_TASK GOAL:_ Search the listing below for the string "Left" and show each line that contains it.

ENTRIES PROVIDED below:

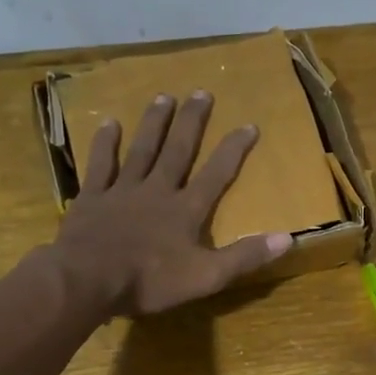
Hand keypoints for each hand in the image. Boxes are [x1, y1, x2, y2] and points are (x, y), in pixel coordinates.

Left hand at [52, 91, 291, 316]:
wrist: (87, 281)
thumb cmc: (150, 281)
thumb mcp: (206, 277)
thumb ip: (244, 257)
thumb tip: (288, 238)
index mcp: (186, 210)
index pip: (217, 174)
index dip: (233, 150)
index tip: (248, 125)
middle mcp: (158, 191)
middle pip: (178, 150)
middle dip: (192, 122)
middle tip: (201, 92)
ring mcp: (123, 191)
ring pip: (142, 149)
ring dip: (154, 123)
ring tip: (164, 97)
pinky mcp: (92, 198)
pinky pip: (101, 165)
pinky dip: (105, 143)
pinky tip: (109, 122)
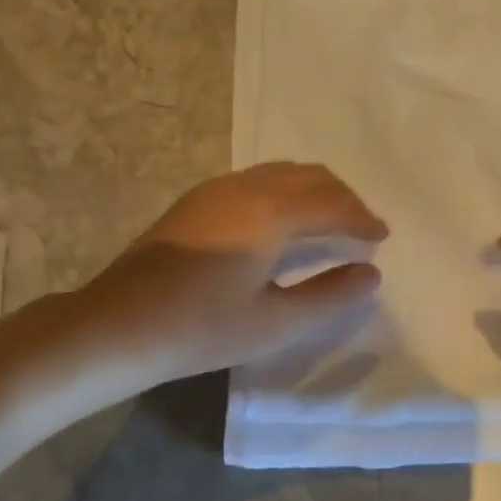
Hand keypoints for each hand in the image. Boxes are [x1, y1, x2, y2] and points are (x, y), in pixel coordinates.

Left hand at [61, 163, 387, 389]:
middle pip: (310, 177)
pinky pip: (259, 179)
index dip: (362, 218)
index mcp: (270, 213)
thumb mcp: (274, 322)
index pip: (331, 204)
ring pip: (282, 173)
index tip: (383, 236)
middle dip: (343, 198)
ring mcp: (217, 189)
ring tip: (330, 222)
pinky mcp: (197, 200)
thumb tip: (371, 274)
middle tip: (362, 228)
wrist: (117, 325)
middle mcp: (247, 187)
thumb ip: (329, 296)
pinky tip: (283, 222)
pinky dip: (287, 191)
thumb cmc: (201, 328)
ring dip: (314, 191)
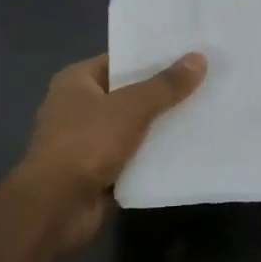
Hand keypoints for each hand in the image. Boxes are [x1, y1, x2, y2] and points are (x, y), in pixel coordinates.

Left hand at [12, 51, 206, 246]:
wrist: (56, 207)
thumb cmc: (86, 143)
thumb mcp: (131, 108)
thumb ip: (165, 85)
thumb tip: (198, 58)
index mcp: (75, 81)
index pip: (119, 60)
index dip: (152, 57)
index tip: (188, 54)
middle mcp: (77, 107)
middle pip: (127, 94)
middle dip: (161, 93)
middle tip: (203, 83)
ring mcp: (85, 142)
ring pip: (132, 127)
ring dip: (159, 126)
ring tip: (202, 114)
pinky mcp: (96, 172)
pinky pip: (131, 157)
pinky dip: (151, 156)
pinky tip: (185, 150)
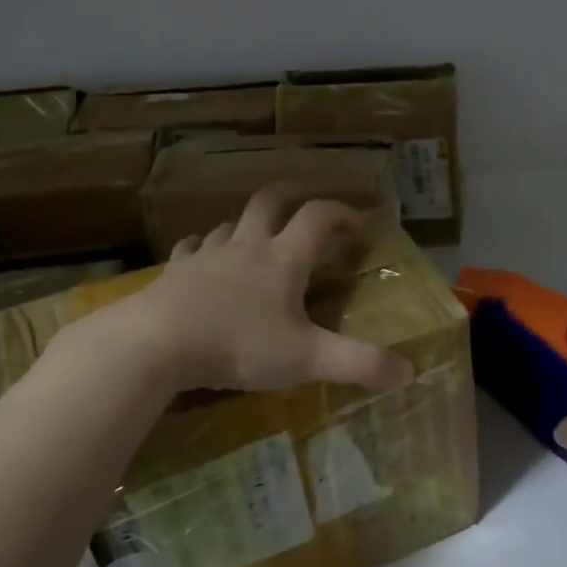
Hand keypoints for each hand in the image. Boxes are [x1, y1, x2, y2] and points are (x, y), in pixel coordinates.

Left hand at [59, 185, 414, 395]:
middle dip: (292, 195)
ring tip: (257, 237)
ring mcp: (207, 256)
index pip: (318, 218)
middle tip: (307, 203)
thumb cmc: (238, 345)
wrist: (156, 343)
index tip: (359, 221)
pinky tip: (202, 259)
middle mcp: (247, 246)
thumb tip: (410, 372)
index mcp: (283, 259)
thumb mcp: (306, 359)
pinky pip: (192, 248)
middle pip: (271, 201)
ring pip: (230, 223)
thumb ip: (359, 364)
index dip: (342, 212)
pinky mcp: (174, 272)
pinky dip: (204, 248)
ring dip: (248, 223)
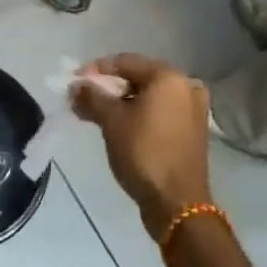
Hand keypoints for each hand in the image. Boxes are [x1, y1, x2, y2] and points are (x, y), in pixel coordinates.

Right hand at [70, 54, 213, 242]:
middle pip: (138, 78)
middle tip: (83, 100)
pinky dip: (138, 115)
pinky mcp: (192, 130)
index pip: (125, 62)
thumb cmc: (144, 153)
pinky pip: (159, 112)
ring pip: (148, 97)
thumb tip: (75, 86)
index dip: (96, 70)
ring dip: (121, 103)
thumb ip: (92, 97)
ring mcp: (193, 109)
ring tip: (95, 115)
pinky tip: (119, 126)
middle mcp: (186, 86)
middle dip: (108, 88)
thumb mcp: (111, 122)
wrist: (178, 204)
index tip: (74, 83)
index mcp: (169, 77)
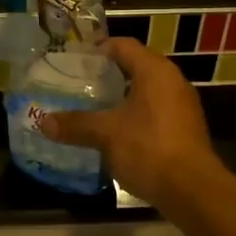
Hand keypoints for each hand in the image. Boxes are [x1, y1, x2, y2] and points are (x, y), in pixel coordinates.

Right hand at [38, 38, 219, 209]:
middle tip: (79, 82)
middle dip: (108, 74)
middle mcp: (173, 81)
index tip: (75, 58)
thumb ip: (75, 124)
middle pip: (136, 66)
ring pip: (146, 91)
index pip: (124, 45)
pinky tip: (115, 131)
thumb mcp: (106, 134)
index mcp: (155, 71)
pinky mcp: (185, 129)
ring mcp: (183, 106)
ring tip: (93, 106)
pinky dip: (134, 115)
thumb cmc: (148, 148)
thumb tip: (42, 122)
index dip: (99, 48)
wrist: (192, 190)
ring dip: (121, 97)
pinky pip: (155, 111)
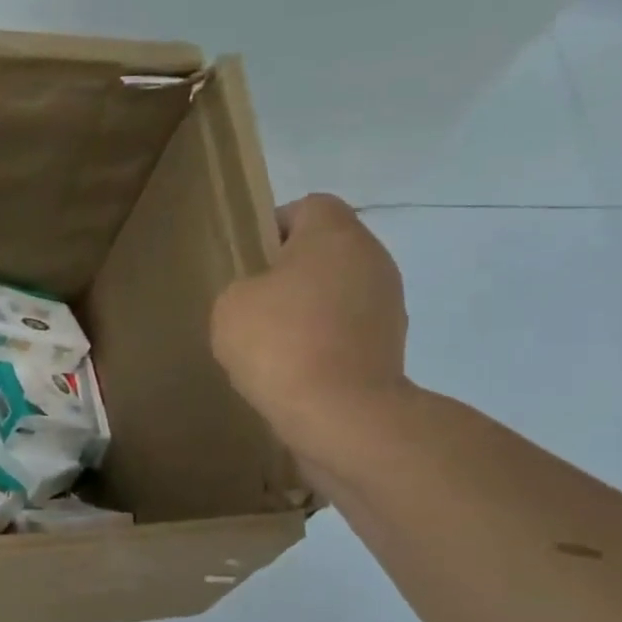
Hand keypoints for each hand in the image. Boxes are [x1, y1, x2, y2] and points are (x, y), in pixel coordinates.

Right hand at [211, 194, 409, 457]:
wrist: (342, 415)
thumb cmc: (280, 343)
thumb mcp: (231, 304)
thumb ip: (244, 286)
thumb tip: (265, 297)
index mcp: (335, 235)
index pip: (308, 206)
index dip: (274, 226)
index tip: (249, 261)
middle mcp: (372, 259)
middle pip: (326, 250)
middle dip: (291, 272)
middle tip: (254, 303)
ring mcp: (388, 304)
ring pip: (338, 291)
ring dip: (309, 308)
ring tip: (273, 343)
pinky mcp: (391, 346)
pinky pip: (348, 329)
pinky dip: (324, 341)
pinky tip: (295, 368)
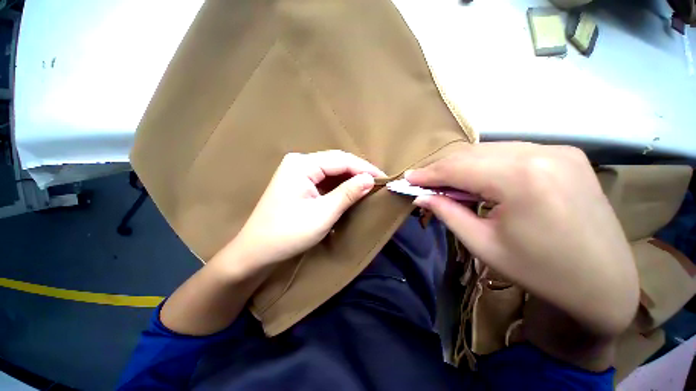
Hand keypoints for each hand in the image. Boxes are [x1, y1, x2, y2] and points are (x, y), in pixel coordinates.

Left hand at [231, 150, 384, 270]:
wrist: (257, 251)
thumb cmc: (289, 233)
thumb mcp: (323, 214)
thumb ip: (348, 193)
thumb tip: (370, 179)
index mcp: (302, 164)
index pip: (341, 160)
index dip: (364, 168)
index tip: (383, 178)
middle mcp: (299, 162)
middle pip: (336, 163)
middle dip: (358, 172)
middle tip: (378, 182)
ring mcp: (297, 172)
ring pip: (331, 171)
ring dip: (349, 179)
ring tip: (368, 186)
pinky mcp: (298, 183)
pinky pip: (324, 180)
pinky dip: (339, 185)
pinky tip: (350, 191)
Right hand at [406, 142, 638, 335]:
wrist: (604, 284)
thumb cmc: (540, 272)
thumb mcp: (483, 244)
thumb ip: (447, 213)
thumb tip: (421, 197)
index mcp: (522, 179)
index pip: (458, 167)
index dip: (428, 173)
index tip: (407, 179)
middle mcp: (542, 153)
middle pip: (473, 154)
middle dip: (442, 168)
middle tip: (422, 182)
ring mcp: (559, 151)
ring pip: (491, 150)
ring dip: (463, 166)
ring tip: (445, 183)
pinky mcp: (566, 155)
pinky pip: (511, 153)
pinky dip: (486, 164)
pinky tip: (478, 180)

End of ENTRIES PROVIDED.

_ANSWER TO THE PROBLEM:_
Left hand at [52, 91, 291, 316]:
Left hand at [61, 163, 387, 389]:
Left hand at [12, 51, 206, 246]:
Left hand at [59, 185, 414, 395]:
Left hand at [231, 150, 384, 270]:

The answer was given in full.